The case of former Nissan CEO Carlos Ghosn is a timely reminder for multinational corporations to ensure their senior executives are prepared for all scenarios when relocating to Asia. Sandra Lowe reports on what they should consider before sending their executives to the region.

In an increasingly globalized world, multinational corporations must face the reality that not all legal jurisdictions are the same, and across Asia there are many complex types of legislation at play, from shariah law in Malaysia and Saudi Arabia to lèse majesté laws in Thailand, or the rigid social and workplace etiquette in Japan.

The case involving former Nissan chairman and chief executive Carlos Ghosn in Japan is an example of just how a problematic situation can spiral. The 65-year-old Brazilian-born businessman of French and Lebanese nationality was regarded as a titan of the auto industry because of his success at reviving French automaker Renault, and then Japan’s Nissan. Ghosn had been tasked with guiding an alliance between the two companies, which later included another Japanese carmaker, Mitsubishi Motors.

Today, Ghosn faces financial misconduct charges, including under-reporting of his compensation package and aggravated breach of trust over allegedly failing to report around US$82 million in salary and temporarily transferring personal financial losses onto Nissan’s books during the financial crisis.

He was first arrested in November 2018 and held in custody while the courts repeatedly denied him bail. On 6 March 2019, he was granted a US$9 million bail, but the businessman subsequently fled Japan in December and landed in Beirut, Lebanon.

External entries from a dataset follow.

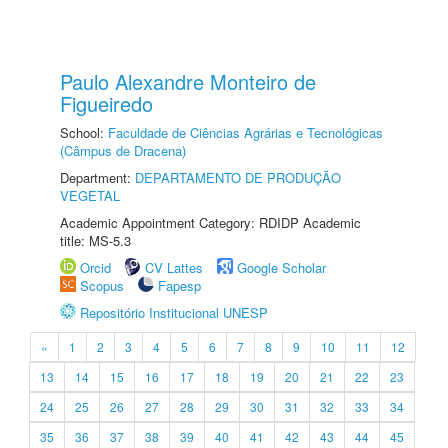
Paulo Alexandre Monteiro de
Figueiredo
School:
Faculdade de Ciências Agrárias e Tecnológicas
(Câmpus de Dracena)
Department:
DEPARTAMENTO DE PRODUÇÃO
VEGETAL
Academic Appointment Category: RDIDP Academic
title: MS-5.3
Orcid
CV Lattes
Google Scholar
Scopus
Fapesp
Repositório Institucional UNESP
«
1
2
3
4
5
6
7
8
9
10
11
12
13
14
15
16
17
18
19
20
21
22
23
24
25
26
27
28
29
30
31
32
33
34
35
36
37
38
39
40
41
42
43
44
45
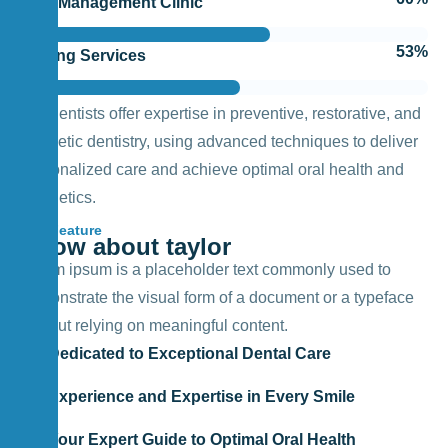
Pain Management Clinic
62
%
Testing Services
Our dentists offer expertise in preventive, restorative, and
cosmetic dentistry, using advanced techniques to deliver
personalized care and achieve optimal oral health and
aesthetics.
Feature
Know about taylor
Lorem ipsum is a placeholder text commonly used to
demonstrate the visual form of a document or a typeface
without relying on meaningful content.
Dedicated to Exceptional Dental Care
Experience and Expertise in Every Smile
Your Expert Guide to Optimal Oral Health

When politics demands, a CEO can become a convenient scapegoat, particularly in countries with a less than sturdy separation of powers. Tit-for-tat arrests are a common strategy in some Asian countries and the hapless executive may have done nothing to warrant arrest and detention.

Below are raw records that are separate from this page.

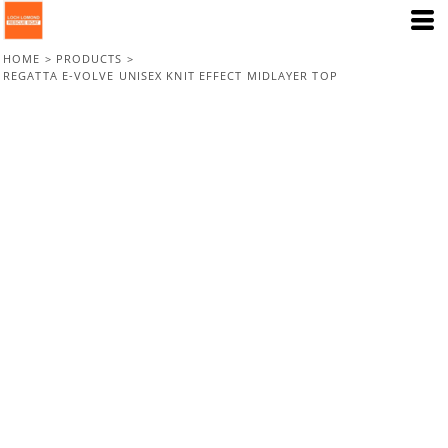
HOME
>
PRODUCTS
>
REGATTA E-VOLVE UNISEX KNIT EFFECT MIDLAYER TOP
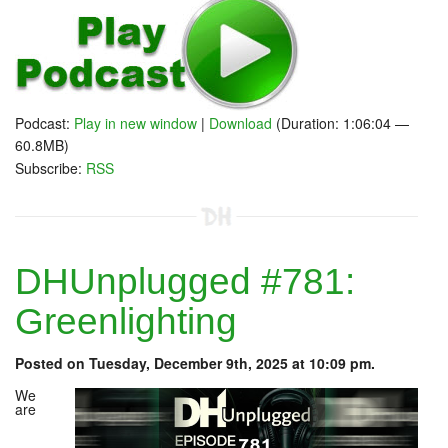
Podcast:
Play in new window
|
Download
(Duration: 1:06:04 —
60.8MB)
Subscribe:
RSS
DHUnplugged #781:
Greenlighting
Posted on Tuesday, December 9th, 2025 at 10:09 pm.
We
are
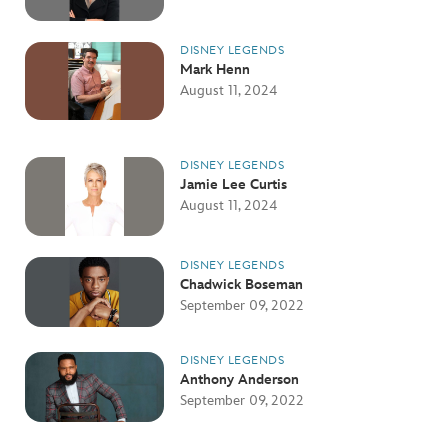
DISNEY LEGENDS
Mark Henn
August 11, 2024
DISNEY LEGENDS
Jamie Lee Curtis
August 11, 2024
DISNEY LEGENDS
Chadwick Boseman
September 09, 2022
DISNEY LEGENDS
Anthony Anderson
September 09, 2022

Whether Ghosn is a conman or a scapegoat, his case provides an opportune time for multinationals to reassess and ensure they have taken the appropriate steps to protect and prepare their executives as much as possible for not only working in Japan, but elsewhere in Asia.

Stephanie Chiu, a senior associate at Freshfields Bruckhaus Deringer, regularly advises employers on compliance with employment issues. She says there are various strategies that MNCs can employ to prepare CEOs and senior executives before they live and work in Asian countries.

“A first point is to select the right people. Some senior executives will be better able to adapt to new working environments and cultures than others,” says Chiu. “One can expect MNCs to have policies in place and they will often try to operate global policies, which apply across jurisdictions, but there will inevitably be some country-specific differences (both from a cultural and practical perspective, and also from the perspective of legal risks and boundaries), so bespoke/one-to-one training is a valuable part of the preparation for a senior individual’s move.”